WORK INSTRUCTIONS —
a: In the Rose Resnick article, who co-founded the Enchanted Hills Camp with her?
b: Carry on the Rose Resnick article, starting right after its final sentence.

- Rose Resnick, from a 1955 newspaper
- Born: November 27, 1906 New York City
- Died: August 14, 2006 (aged 99) San Francisco, California
- Occupations: Musician, educator, philanthropist

= Rose Resnick =

American philanthropist

Rose Resnick (November 27, 1906 – August 14, 2006) was an American musician, educator, and philanthropist. She was co-founder and co-director of the Enchanted Hills Camp for the Blind in California, and a leader in San Francisco's blind community for decades.

== Early life and education ==
Rose Resnick was born in New York City, the daughter of Harris Resnick and Leah Resnick. Both of her parents were Jewish immigrants from Russia; her father sold cloaks and suits. She became blind from glaucoma in childhood. She studied music at the Manhattan School of Music and at the Fontainebleau Conservatory of Music in France, with Nadia Boulanger. She graduated from Hunter College in 1928. She later earned a master's degree and a teaching credential at San Francisco State University in 1961, with a master's thesis titled "Learning and Social Development at a Camp for Blind Children." She completed doctoral studies in education at the University of San Francisco in 1981.

== Career ==
Resnick was a concert pianist, and trained as a teacher, but as a blind woman was barred from employment in the New York City public schools. She taught music to blind students and gave recitals in New York, and was active on stage as an actress with the Lighthouse Players. She moved to California in the 1930s, after visiting San Francisco to compete in a national piano competition. She played piano in clubs and on radio during and after World War II. She gave school and community presentations combining musical performance and demonstrations with her guide dog, Ilsa.

After founding Recreation for the Blind and running a few summer camps at other locations in the late 1940s, Resnick bought land and, with Nina Brandt, became co-founder and co-director of the Enchanted Hills Camp in Napa County in 1950. "When children play in groups, it's natural to bridge that gap between the sighted world and the world of the blind," she explained in 1949. She left active directorship of the camp in 1961.

EXTRACTED RECORDS —
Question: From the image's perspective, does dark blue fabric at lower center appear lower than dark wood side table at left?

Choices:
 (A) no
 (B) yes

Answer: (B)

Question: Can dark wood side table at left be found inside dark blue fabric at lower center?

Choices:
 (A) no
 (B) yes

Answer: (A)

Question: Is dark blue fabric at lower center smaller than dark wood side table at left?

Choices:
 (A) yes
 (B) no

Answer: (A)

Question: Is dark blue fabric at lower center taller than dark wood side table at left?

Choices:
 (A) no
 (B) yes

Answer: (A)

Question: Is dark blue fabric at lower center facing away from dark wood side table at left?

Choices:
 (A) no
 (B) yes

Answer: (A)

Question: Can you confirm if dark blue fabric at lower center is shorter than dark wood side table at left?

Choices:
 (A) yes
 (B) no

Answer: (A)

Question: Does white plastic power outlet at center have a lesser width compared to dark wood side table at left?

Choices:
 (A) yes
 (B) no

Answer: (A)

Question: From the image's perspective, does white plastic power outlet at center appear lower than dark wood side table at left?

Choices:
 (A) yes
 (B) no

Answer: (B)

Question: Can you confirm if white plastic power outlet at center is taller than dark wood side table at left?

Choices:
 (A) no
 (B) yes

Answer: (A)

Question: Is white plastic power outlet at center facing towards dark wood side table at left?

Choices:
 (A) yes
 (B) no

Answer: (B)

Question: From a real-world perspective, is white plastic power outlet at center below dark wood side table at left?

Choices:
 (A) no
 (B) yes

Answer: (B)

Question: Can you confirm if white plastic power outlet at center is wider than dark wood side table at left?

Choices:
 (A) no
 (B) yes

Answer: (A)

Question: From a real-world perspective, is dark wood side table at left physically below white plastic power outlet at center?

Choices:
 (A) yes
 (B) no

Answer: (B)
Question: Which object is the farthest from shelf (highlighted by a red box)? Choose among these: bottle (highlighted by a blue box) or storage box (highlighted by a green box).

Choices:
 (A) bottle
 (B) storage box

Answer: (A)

--

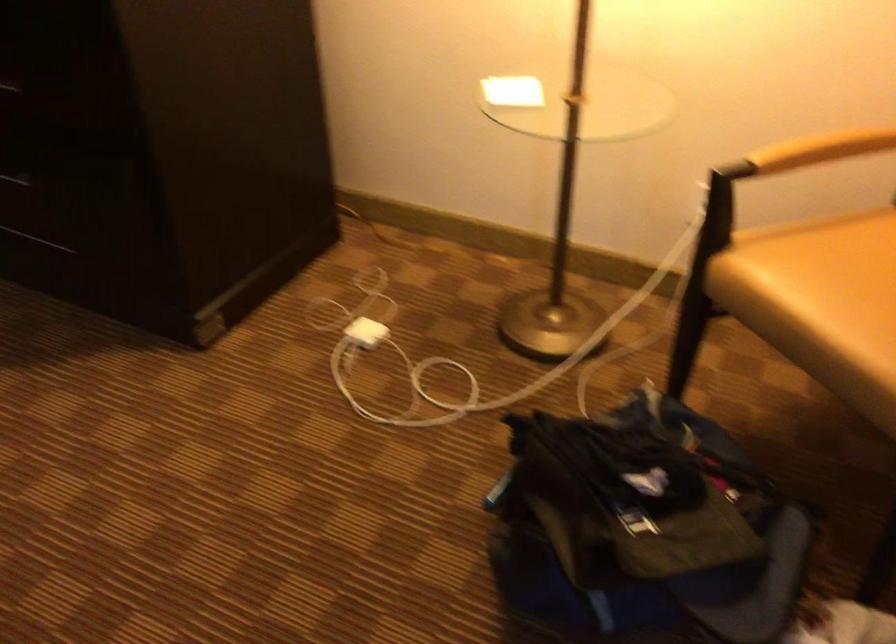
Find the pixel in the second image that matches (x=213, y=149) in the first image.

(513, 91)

ANSWERS BELOW —
a: Nina Brandt

b:
Resnick was founder and executive director of the California League of the Handicapped in San Francisco from 1961 to 1991. In 1965 she helped establish the Garden of Fragrance at Golden Gate Park, a multi-sensory park experience with blind signage. She started a library of audiotape materials for California prisoners with reading disabilities. Resnick's programs merged with the San Francisco Association for the Blind to become the San Francisco LightHouse for the Blind, and eventually the LightHouse for the Blind and Visually Impaired.

She wrote two autobiographies, Sun and Shadow: The Autobiography of a Woman who Cleared a Pathway to the Seeing World for the Blind (1975), and Dare to Dream: The Rose Resnick Story (1988).

== Honors and awards ==
Resnick won several scholarships and competitions as a young musician. Resnick's contributions were recognized by the National Council of Jewish Women, with the Hannah G. Solomon Award for community service. Hadassah presented Resnick with the Myrtle Wreath Award. In 1974 she was named Handicapped Professional Woman of the Year by Pilot Club International. In 1983, she received the Migel Award from the American Foundation for the Blind.

== Personal life ==
Resnick traveled for work and pleasure, including study in France as a young woman, and a consulting trip to Israel in the 1980s. She died in 2006, in San Francisco, aged 99 years. Enchanted Hills Camp continues to serve blind children, teens, and adults in the 21st century, though about half of the campground's structures were damaged by wildfires in 2017.